# What you are asked to do:
Go through the records below and copy out every line holding "between".

# Records supplied:
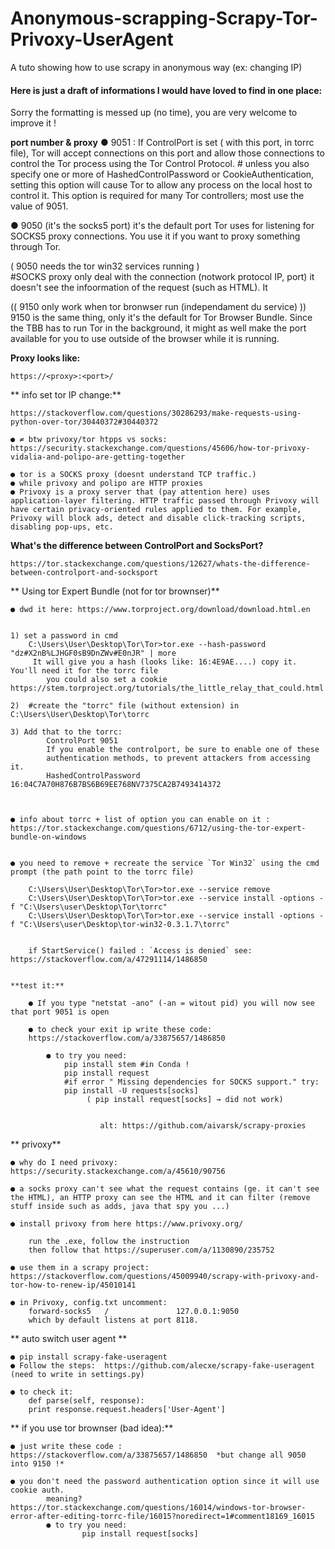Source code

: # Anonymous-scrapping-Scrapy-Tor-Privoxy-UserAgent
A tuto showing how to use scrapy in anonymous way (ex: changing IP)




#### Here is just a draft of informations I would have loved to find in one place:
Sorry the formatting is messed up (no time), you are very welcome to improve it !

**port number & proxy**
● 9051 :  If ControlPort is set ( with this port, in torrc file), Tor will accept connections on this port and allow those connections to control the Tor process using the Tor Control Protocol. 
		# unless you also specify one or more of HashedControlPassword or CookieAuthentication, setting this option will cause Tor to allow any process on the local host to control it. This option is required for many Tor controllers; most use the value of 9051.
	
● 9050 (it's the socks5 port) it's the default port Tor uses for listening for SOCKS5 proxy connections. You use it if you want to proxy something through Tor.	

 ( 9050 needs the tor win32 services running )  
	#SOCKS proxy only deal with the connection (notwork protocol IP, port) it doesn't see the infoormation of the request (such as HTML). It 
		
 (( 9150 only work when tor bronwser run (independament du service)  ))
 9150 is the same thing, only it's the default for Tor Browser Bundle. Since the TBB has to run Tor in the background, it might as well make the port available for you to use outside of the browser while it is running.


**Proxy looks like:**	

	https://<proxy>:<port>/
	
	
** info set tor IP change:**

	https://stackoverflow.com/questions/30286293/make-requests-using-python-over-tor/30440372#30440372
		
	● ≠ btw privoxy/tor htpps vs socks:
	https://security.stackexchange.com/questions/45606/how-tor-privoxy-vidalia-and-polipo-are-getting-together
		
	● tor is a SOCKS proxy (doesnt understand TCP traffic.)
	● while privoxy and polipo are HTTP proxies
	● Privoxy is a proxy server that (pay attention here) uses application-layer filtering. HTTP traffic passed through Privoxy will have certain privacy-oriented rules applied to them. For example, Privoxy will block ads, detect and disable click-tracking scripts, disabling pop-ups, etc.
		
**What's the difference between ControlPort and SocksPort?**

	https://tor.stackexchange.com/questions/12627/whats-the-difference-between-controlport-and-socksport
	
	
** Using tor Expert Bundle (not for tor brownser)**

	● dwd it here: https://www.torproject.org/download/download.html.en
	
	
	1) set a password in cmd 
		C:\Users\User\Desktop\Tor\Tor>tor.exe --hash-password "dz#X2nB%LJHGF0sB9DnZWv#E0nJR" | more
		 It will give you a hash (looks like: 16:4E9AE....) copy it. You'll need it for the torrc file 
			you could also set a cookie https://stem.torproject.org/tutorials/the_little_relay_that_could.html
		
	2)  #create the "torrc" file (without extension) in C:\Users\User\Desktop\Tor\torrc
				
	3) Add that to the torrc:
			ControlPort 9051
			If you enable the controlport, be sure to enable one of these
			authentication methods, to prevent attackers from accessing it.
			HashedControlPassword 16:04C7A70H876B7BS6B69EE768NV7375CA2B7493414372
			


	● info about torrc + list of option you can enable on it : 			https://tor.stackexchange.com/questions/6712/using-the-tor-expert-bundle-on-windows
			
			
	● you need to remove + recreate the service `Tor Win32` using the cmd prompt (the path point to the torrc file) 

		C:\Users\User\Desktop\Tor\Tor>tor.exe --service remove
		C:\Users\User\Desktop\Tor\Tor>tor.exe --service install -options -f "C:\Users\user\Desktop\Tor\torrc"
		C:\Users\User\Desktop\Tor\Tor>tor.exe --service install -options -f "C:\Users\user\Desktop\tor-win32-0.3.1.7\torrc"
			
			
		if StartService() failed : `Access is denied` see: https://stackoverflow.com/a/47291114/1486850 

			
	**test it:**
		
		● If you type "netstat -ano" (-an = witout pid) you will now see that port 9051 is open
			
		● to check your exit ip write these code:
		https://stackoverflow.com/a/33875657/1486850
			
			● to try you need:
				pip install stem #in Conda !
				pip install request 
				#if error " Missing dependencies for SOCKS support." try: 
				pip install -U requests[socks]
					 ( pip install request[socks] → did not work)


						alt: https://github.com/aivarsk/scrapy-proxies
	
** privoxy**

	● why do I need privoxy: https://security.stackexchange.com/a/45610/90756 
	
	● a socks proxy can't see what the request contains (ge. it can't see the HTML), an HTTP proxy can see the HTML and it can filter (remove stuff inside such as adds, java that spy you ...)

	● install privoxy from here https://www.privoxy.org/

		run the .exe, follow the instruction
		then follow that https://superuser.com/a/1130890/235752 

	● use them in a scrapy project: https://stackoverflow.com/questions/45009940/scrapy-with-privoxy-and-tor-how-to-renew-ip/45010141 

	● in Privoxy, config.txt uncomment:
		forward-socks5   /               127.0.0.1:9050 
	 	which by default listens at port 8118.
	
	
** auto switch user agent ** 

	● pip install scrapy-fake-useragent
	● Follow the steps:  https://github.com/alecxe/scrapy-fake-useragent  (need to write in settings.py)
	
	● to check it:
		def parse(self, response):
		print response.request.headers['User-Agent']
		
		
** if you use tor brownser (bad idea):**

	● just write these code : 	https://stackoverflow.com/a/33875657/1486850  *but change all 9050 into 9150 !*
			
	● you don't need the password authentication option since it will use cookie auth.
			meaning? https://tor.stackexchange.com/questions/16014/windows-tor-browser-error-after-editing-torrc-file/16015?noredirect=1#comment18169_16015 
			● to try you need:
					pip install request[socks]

# Solution for this exercise:
**What's the difference between ControlPort and SocksPort?**
	https://tor.stackexchange.com/questions/12627/whats-the-difference-between-controlport-and-socksport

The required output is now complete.